Crônica da semana: CAPACIDADE DE IMPROVISAR



Wagner Fontenelle Pessôa

O improviso (ou a capacidade de fazê-lo) não é algo que se aprenda ou que se possa ensinar, porque depende mais da inspiração do que do saber. Há pessoas verdadeiramente brilhantes, inteligentes e cultas que, diante de situações inusitadas ou ao ouvirem determinadas coisas, ficam com aquela “cara de paisagem” e precisam de algum tempo para pensar numa resposta à altura daquilo que alguém lhes disse ou fez.
            Em contrapartida, há pessoas de uma extrema simplicidade, que respondem ou reagem de “bate-pronto”, sempre que se veem diante de uma situação que requeira uma reação mais rápida. É a isto que chamam de verve, algo que independe da condição ou do nível intelectual, porque esse tipo de inspiração é, na verdade, um dom que uns possuem e outros, não. Simples assim!
            Não me parece que nada seja melhor para exemplificar essa facilidade em responder às situações inesperadas, do que aquilo que fazem os repentistas. Provocados por um tema, um mote ou pelos versos que lhes dirige o “desafiante”, eles nem param para pensar. No ritmo da viola e da toada que os acompanham, respondem — muitas vezes, numa rima rica e elaborada — com absoluto senso de adequação, aos termos com que foram instigados.
            Um dos mais famosos repentistas do Ceará foi o Cego Aderaldo, de quem se dizia que era quase impossível derrotar num desafio. O que lhe faltava em visão, sobrava-lhe em sagacidade e com ele ninguém podia. No Piauí, um dos que mais se destacaram foi o Zé Pretinho. Mas o Nordeste brasileiro, assim como outros Estados e regiões do Brasil, está repleto deles,.

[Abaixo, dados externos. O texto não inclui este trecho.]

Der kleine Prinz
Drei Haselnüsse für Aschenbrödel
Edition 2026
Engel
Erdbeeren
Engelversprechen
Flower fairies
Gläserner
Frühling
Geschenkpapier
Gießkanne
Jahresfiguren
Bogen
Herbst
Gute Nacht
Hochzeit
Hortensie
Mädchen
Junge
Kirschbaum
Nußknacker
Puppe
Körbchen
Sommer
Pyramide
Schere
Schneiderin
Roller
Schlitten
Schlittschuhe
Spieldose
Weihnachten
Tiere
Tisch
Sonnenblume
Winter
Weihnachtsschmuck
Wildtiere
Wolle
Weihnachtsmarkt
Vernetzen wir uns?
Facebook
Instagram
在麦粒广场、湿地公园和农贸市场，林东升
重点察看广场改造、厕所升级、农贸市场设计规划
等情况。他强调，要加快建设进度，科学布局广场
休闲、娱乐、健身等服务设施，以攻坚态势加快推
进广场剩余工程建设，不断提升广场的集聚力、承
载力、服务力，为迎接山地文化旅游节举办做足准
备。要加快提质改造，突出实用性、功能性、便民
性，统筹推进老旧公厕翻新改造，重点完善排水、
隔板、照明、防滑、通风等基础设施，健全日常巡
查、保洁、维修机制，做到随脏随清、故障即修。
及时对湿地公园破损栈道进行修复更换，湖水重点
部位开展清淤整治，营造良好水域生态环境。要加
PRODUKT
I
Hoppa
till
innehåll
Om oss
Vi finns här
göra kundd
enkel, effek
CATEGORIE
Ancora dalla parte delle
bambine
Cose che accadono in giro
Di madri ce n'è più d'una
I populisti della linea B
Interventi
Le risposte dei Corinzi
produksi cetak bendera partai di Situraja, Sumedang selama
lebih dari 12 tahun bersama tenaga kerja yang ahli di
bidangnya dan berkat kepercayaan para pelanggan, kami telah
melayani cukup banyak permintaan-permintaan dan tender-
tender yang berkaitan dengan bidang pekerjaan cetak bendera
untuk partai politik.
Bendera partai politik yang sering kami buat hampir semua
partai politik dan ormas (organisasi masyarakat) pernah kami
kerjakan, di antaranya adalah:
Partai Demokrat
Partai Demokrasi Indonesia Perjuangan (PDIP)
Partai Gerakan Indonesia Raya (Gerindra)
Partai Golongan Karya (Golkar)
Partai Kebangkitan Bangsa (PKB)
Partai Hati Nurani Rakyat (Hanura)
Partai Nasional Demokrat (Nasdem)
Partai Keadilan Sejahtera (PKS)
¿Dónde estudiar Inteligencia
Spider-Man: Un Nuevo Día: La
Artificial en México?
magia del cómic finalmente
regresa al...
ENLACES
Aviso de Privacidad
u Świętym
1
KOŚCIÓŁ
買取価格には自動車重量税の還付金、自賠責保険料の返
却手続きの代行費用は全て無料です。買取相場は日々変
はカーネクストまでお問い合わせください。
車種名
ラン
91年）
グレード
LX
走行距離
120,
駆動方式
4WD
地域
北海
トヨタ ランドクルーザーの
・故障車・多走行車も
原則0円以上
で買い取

            Mas, nem só dos repentistas famosos, dos versos e dos desafios vive o improviso e o repente da brava gente brasileira. Nas coisas da nossa rotina diária, de vez em quando nos defrontamos com alguém possuidor dessa habilidade ou desse dom, se preferirem. Pessoas com essa capacidade de responder e reagir, prontamente, sempre que postas diante de uma situação imprevista.
            Vem dessa natureza de coisas aquele caso do sujeito que, na hora de maior movimento, entrou num ônibus já bem lotado, com pouca ou nenhuma chance de encontrar um lugar para viajar sentado até a parada em que desceria do coletivo. Só que, bafejado pela sorte, logo que passou pela borboleta e pagou por sua passagem, um passageiro levantou-se para descer, bem próximo de onde se encontrava. E ficou aquele lugar vazio, ao lado de uma senhora, que levava um embrulho consigo, acomodado sobre o banco.
            O indivíduo da história deu aquela torcida lateral nos quadris, para lançar-se depressa sobre o assento vazio, antes que alguém mais esperto o fizesse. E já tomava o impulso para isto, quando a passageira, dona do pequeno pacote gritou:
            — Cuidado com os ovos!!!
            Com o impulso que dera, o tipo agarrou-se ao encosto do banco da frente, para evitar o impacto direto sobre o embrulho e, algo constrangido, desculpou-se:
            — Desculpe, senhora, eu não sabia que estava levando ovos aí...
            Enquanto a mulher, que fora movida por um desses repentes ao qual nos referíamos, esclareceu melhor:
            — Mas eu não estou levando ovos... O que esse pacote tem são pregos!
            Como pretendemos demonstrar, a capacidade de improviso de algumas pessoas é absolutamente admirável!